— Task instructions —
For each line below that contains the word "lines", make a copy.

□ □ □ □ □ □ □

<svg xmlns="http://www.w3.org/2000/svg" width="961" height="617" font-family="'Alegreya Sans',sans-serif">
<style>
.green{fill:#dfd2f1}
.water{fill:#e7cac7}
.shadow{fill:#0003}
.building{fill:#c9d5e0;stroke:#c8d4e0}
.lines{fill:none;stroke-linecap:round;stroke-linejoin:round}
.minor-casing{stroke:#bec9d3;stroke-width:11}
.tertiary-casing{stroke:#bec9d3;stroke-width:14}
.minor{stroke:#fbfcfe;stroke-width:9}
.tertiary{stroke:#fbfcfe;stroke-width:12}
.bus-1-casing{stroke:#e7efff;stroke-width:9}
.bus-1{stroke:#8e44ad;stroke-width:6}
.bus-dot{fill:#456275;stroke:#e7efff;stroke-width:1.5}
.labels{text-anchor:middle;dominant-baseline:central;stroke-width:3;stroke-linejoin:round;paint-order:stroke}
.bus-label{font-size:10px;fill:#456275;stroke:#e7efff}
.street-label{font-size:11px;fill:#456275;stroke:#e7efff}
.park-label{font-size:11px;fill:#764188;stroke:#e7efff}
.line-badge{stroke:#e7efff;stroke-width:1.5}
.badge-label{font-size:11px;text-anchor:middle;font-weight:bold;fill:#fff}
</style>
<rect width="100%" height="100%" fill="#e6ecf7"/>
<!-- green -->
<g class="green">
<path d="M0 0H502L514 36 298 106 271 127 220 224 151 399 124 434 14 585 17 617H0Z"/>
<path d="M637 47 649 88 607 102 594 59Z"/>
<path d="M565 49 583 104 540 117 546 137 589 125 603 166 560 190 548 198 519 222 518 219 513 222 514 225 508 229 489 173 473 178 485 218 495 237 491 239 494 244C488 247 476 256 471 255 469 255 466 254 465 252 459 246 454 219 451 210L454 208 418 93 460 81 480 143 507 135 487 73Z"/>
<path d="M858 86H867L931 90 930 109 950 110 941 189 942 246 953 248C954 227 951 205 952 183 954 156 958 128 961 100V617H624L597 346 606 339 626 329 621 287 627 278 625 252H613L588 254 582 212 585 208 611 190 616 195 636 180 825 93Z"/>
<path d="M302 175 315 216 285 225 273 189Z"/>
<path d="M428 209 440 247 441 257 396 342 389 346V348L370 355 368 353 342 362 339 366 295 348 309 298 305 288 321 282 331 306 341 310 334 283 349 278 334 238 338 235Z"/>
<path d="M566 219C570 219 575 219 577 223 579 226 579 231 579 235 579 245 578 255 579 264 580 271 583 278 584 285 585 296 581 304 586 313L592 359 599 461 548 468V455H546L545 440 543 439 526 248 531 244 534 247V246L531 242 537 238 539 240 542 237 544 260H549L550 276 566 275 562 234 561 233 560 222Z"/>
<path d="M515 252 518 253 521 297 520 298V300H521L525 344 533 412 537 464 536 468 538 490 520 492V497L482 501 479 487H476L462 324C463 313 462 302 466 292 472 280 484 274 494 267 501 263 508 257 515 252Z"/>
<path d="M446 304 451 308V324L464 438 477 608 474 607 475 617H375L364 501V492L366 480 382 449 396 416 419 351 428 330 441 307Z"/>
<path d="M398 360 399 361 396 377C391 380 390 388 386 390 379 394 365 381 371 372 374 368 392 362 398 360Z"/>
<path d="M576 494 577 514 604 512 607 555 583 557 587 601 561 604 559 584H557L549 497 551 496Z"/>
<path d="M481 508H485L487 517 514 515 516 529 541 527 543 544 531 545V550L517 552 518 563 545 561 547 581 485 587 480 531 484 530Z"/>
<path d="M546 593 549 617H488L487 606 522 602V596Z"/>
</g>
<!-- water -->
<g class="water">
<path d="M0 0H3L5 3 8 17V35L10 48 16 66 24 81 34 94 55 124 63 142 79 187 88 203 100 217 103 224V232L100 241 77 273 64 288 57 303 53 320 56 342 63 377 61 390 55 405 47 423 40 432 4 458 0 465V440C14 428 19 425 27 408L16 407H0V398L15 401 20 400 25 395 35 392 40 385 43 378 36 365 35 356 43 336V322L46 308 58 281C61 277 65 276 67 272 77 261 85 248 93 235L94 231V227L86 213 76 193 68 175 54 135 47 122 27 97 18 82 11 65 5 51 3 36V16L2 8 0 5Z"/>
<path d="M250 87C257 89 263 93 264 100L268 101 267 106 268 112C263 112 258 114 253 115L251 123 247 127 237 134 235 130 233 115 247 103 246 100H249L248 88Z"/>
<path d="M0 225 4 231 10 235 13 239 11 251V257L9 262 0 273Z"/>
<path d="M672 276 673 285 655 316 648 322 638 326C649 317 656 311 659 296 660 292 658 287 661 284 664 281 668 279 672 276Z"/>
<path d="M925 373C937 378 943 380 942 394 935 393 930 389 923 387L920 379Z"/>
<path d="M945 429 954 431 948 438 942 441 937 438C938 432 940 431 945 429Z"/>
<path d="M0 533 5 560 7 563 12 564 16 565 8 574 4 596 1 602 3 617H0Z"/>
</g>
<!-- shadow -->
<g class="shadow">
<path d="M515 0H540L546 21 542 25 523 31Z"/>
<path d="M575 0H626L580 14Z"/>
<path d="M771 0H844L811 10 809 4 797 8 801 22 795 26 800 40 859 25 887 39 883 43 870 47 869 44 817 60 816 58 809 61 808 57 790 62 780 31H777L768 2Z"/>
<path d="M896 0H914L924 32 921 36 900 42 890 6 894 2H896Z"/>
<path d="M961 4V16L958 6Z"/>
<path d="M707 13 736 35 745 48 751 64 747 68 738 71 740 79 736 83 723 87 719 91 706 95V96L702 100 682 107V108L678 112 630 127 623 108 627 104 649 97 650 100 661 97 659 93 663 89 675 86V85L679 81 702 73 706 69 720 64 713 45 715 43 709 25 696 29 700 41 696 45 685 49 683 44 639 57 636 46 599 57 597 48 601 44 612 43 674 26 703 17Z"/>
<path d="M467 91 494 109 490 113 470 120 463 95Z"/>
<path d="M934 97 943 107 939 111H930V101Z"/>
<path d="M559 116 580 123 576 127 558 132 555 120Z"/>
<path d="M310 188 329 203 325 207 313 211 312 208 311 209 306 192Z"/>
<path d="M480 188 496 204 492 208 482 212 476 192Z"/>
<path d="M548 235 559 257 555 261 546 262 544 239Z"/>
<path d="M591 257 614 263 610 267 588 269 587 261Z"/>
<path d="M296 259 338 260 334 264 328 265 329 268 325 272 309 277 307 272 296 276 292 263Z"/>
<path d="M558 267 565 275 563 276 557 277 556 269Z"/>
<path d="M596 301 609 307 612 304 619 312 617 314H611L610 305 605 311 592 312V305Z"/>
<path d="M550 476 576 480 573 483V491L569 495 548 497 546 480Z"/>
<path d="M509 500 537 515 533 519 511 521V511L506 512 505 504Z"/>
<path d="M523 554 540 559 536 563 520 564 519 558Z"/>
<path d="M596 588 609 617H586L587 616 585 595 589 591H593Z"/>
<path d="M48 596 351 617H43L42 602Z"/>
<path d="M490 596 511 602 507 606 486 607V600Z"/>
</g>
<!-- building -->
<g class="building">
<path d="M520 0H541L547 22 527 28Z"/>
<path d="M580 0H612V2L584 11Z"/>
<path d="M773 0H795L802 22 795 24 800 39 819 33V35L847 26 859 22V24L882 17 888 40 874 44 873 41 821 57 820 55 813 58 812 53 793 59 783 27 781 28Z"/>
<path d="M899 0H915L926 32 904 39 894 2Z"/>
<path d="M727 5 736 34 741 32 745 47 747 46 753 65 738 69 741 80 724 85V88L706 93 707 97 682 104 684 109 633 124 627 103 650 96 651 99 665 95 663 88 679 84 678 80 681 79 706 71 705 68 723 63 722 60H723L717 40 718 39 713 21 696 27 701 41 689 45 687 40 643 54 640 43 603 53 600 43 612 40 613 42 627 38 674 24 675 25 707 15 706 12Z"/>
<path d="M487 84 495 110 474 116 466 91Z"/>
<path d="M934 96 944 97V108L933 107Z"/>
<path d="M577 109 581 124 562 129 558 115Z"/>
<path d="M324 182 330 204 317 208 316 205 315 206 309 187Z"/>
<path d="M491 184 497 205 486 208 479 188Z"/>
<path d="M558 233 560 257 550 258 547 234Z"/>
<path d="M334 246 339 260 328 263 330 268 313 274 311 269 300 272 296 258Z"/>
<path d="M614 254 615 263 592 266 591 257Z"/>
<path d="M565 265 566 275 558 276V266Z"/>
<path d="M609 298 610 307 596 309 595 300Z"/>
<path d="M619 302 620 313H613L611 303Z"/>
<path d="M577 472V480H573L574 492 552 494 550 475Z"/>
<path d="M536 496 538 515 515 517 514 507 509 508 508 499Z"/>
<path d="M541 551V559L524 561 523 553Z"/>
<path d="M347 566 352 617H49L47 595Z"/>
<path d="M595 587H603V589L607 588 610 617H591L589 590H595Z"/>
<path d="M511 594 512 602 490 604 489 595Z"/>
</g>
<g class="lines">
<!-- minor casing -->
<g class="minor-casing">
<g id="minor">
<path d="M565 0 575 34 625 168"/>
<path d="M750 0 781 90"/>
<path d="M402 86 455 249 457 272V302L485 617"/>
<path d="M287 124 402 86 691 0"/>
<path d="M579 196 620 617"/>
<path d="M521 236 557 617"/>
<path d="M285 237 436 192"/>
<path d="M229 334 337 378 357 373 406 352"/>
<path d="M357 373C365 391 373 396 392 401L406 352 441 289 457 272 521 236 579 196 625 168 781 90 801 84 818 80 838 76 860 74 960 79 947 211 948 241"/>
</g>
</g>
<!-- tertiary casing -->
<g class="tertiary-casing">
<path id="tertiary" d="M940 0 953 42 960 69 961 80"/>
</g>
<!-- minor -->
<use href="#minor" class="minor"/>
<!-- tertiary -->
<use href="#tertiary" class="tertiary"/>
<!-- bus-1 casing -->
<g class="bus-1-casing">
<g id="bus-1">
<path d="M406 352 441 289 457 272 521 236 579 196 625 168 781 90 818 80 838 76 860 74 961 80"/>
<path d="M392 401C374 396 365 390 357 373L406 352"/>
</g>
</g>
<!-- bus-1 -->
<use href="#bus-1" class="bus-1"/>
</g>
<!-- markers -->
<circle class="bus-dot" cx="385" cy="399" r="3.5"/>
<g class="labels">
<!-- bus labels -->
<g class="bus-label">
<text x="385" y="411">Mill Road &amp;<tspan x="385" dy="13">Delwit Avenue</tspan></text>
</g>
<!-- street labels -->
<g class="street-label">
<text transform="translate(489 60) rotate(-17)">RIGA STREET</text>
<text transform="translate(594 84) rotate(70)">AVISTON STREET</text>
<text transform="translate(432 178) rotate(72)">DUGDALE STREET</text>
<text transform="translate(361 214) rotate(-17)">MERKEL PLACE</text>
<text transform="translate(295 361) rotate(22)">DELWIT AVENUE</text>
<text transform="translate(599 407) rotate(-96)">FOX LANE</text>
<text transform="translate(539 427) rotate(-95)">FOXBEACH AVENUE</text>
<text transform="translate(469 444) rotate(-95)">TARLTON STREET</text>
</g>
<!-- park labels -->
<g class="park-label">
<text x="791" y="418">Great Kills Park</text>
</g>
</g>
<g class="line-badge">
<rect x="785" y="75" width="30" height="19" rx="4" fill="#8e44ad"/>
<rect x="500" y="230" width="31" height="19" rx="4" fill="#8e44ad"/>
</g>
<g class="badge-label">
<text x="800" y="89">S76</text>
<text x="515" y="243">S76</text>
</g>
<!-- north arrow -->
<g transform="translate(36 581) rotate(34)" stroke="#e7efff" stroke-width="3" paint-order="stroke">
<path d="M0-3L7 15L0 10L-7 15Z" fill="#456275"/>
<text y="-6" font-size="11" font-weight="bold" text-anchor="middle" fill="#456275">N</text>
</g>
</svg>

□ □ □ □ □ □ □

— Exercise answer —
.lines{fill:none;stroke-linecap:round;stroke-linejoin:round}
<g class="lines">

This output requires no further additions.